Directions: Transcribe only the lines from the one containing "324 298 235.61" through the final line of the entries below, exactly, and exclude the pictures.

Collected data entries
□ □ □ □ □ □ □

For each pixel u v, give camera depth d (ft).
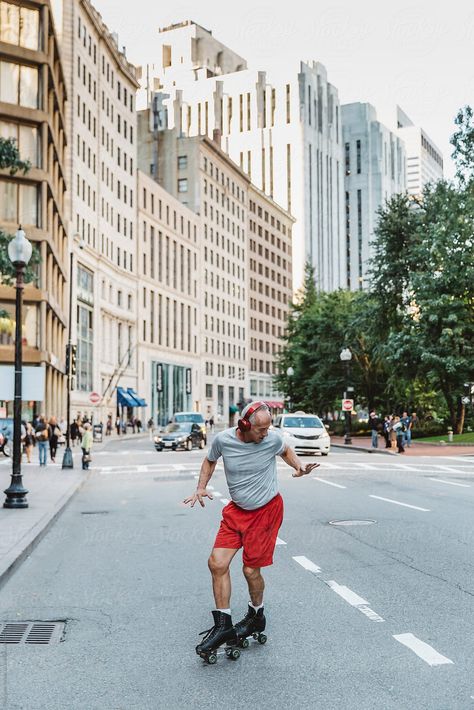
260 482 19.13
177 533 39.55
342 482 67.97
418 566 29.12
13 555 31.09
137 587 26.78
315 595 24.64
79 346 225.35
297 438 108.78
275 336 469.57
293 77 573.74
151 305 305.73
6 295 152.76
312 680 16.75
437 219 161.07
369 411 208.74
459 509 47.39
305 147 573.74
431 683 16.35
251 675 17.21
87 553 34.14
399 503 50.88
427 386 186.80
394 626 20.85
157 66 587.27
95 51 247.70
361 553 32.04
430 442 143.95
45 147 159.43
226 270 397.60
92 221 240.94
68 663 18.49
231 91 581.53
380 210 179.32
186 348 342.85
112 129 267.39
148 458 114.01
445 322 153.69
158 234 314.96
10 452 121.80
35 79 161.07
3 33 160.15
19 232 50.01
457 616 21.79
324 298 235.61
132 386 284.00
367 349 200.23
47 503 51.93
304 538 36.17
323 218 604.90
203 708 15.33
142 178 297.33
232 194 408.05
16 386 49.62
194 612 23.11
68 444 92.22
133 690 16.48
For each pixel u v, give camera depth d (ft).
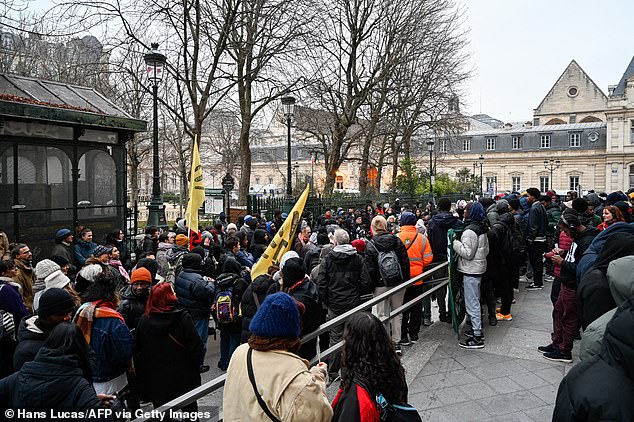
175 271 24.66
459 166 244.01
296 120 90.58
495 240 22.80
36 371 9.06
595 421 6.60
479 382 16.80
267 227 41.96
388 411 7.59
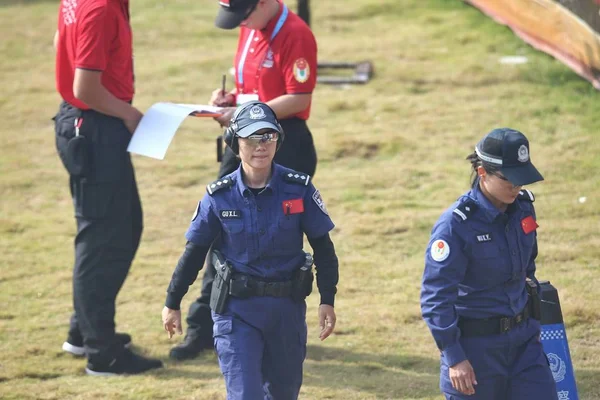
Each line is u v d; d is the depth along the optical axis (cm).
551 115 3659
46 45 5184
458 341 1425
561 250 2606
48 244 2970
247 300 1543
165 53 4884
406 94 4066
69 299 2580
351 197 3156
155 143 1898
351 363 2123
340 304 2434
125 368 2139
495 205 1443
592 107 3691
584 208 2880
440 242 1431
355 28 5047
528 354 1471
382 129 3700
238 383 1502
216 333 1558
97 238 2070
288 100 2030
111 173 2038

□ □ □ □ □ □ □

Solution to this exercise:
324 298 235.61
132 386 284.00
367 349 200.23
47 503 51.93
304 538 36.17
323 218 604.90
203 708 15.33
142 178 297.33
232 194 408.05
16 386 49.62
194 612 23.11
68 444 92.22
133 690 16.48
For each pixel u v, give camera depth d (ft).
175 271 24.66
459 166 244.01
296 120 90.58
495 240 22.80
36 371 9.06
595 421 6.60
479 382 16.80
267 227 41.96
388 411 7.59
Each line is u v d; d is the depth along the optical axis (cm).
551 115 3659
46 45 5184
458 341 1425
561 250 2606
48 244 2970
247 300 1543
165 53 4884
406 94 4066
69 299 2580
351 197 3156
155 143 1898
351 363 2123
340 304 2434
125 368 2139
495 205 1443
592 107 3691
584 208 2880
440 242 1431
355 28 5047
528 354 1471
382 129 3700
238 383 1502
216 333 1558
97 238 2070
288 100 2030
111 173 2038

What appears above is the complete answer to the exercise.